Friday morning will remain dry and bright with temperatures reaching 15 degrees.
There will be light westerly breezes and some heavy downpours in the afternoon but these will clear by evening.
There will be similar conditions on Saturday but temperatures will begin to rise on Sunday bringing highs of 18 degrees and warm, humid weather.
However, most of the country will remain dry during the afternoon with some patchy mist and light rain.
Sunday’s warm, humid conditions are expected to continue into Monday with highs of 17 degrees, according to Met Éireann.
Tuesday will remain bright with good sunshine and a few passing showers while temperatures will rise to 20 degrees by Wednesday.

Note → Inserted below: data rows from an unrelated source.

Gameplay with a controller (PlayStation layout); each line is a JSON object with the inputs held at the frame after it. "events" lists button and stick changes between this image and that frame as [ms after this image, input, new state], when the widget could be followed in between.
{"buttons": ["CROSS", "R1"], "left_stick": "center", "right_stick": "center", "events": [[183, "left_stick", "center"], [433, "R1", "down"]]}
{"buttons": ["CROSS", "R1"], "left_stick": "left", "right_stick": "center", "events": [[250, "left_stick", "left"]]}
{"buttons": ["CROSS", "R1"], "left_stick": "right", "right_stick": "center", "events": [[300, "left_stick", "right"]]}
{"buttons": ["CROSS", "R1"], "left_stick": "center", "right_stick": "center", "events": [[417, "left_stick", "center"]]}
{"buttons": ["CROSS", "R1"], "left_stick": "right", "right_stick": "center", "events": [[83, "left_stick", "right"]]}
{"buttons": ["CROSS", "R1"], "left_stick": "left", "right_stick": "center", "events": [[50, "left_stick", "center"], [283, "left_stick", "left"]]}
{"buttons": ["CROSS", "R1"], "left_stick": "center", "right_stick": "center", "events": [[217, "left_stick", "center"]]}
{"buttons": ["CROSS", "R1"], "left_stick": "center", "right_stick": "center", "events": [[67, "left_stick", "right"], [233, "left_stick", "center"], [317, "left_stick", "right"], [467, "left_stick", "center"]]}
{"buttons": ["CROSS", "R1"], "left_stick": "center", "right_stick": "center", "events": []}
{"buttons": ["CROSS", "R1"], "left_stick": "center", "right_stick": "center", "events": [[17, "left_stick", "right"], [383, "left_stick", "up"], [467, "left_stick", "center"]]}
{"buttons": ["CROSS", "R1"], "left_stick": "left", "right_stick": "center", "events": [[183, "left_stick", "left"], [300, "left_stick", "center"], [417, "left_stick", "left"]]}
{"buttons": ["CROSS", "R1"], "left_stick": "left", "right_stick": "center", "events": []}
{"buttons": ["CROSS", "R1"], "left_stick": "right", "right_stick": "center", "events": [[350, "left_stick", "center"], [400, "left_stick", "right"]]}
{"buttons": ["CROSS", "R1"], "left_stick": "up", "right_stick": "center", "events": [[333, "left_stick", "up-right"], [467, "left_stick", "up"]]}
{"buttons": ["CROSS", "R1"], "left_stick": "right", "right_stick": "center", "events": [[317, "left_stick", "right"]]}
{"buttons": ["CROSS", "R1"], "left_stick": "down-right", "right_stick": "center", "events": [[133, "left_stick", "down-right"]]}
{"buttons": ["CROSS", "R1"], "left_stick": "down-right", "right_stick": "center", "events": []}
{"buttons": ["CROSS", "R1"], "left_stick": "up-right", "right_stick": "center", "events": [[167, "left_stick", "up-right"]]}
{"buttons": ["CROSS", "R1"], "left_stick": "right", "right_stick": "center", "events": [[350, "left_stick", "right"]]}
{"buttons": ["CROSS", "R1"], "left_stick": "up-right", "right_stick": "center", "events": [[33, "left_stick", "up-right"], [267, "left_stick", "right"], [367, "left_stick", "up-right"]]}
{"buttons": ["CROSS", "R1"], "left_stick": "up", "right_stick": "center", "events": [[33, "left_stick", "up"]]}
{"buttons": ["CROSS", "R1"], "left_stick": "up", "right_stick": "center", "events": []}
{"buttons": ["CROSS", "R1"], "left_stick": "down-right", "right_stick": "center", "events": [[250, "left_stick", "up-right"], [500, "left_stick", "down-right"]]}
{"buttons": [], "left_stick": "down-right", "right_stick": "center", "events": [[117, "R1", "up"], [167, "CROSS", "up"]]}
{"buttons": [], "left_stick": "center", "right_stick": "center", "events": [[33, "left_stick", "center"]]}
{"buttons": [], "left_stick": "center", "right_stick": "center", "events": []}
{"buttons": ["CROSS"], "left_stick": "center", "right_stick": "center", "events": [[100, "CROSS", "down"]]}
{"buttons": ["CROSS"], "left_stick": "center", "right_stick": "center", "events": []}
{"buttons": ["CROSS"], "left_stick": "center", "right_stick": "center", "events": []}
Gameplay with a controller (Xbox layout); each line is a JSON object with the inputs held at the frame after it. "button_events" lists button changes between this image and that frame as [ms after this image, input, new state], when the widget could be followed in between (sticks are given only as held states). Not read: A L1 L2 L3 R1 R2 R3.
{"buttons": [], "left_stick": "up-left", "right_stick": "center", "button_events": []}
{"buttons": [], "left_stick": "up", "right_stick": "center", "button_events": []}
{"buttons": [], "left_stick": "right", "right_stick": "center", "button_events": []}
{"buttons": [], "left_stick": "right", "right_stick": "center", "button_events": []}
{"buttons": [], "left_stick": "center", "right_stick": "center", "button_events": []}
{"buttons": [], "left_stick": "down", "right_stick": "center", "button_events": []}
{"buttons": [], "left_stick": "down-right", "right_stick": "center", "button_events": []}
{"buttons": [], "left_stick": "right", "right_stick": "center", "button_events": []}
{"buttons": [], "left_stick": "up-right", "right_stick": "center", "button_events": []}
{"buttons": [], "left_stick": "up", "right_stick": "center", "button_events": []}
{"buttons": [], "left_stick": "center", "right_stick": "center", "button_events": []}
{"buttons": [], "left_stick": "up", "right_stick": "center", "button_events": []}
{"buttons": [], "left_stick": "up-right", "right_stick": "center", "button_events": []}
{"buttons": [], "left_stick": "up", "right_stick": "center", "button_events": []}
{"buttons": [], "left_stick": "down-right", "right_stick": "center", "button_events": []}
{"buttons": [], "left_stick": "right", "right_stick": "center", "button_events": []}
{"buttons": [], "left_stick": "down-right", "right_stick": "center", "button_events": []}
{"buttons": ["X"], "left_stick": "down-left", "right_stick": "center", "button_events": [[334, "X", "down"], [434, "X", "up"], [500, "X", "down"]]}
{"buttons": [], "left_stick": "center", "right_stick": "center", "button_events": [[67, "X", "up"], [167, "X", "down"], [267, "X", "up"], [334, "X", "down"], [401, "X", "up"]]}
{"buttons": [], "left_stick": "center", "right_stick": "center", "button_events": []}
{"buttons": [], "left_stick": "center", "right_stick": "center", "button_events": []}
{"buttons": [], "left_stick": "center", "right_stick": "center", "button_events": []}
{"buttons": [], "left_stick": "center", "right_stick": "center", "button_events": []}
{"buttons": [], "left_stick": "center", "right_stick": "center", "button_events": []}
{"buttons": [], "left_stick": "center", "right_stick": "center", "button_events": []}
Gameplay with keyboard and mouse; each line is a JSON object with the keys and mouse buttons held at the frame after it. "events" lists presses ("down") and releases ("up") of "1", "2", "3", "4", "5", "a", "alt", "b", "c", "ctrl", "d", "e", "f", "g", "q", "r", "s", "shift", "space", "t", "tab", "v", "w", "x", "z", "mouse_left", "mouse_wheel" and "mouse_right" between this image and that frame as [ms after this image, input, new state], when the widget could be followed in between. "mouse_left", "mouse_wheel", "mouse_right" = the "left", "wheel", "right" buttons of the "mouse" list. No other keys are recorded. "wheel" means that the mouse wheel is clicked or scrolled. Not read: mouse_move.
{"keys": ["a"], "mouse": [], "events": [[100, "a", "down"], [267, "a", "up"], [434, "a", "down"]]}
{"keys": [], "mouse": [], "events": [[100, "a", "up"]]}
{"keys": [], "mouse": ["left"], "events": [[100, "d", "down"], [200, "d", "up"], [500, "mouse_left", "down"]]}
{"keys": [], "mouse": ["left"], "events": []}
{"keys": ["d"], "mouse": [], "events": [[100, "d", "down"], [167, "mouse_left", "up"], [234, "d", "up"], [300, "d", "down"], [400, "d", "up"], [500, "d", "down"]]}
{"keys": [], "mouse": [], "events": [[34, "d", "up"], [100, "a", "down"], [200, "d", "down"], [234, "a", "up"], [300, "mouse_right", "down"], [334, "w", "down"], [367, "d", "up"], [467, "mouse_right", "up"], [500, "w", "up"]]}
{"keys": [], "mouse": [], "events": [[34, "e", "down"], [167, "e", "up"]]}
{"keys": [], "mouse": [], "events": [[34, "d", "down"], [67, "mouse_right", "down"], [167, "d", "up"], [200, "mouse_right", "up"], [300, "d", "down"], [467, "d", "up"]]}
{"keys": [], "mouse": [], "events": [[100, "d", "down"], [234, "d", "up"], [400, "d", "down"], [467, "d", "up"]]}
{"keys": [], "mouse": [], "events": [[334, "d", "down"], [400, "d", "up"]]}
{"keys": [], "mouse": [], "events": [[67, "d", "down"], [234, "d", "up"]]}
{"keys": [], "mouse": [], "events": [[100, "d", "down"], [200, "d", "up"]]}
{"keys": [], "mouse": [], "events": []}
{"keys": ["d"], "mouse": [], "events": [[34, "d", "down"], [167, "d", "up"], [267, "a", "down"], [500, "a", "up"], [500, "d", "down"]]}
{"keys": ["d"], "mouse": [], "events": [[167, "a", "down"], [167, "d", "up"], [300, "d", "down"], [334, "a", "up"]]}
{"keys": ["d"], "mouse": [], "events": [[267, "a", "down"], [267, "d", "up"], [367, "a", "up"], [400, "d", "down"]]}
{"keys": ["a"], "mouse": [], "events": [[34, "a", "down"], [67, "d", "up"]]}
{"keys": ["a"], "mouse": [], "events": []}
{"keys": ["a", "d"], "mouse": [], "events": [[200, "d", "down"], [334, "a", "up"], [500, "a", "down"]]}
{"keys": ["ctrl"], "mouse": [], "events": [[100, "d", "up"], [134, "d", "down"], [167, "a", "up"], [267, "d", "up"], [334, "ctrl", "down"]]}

The pattern of exceptionally dry weather which was recorded last month has continued into May causing drier land and leading to the recent spate of gorse fires around the country.
It is estimated the fires, which caused damage in Co Dublin, Co Cork, Sligo and Co Roscommon as well as many other parts of the country, will cost the taxpayer tens of millions of euro in damage as well as ancillary costs such as environmental, health and tourism impacts.
Since the start of the month, many areas have had little or no rain, with 10 per cent of normal rainfall levels for this time of year in some places.
Parts of the country reported the driest April in more than 40 years with mild and settled weather across most of the State, according to Met Éireann.
Rainfall across the State was some 25 per cent of normal last month.
Mullingar reported its driest April since the station opened in 1950 with just 14.1mm of rain.
The majority of stations across the State reported their driest conditions for between nine and 44 years.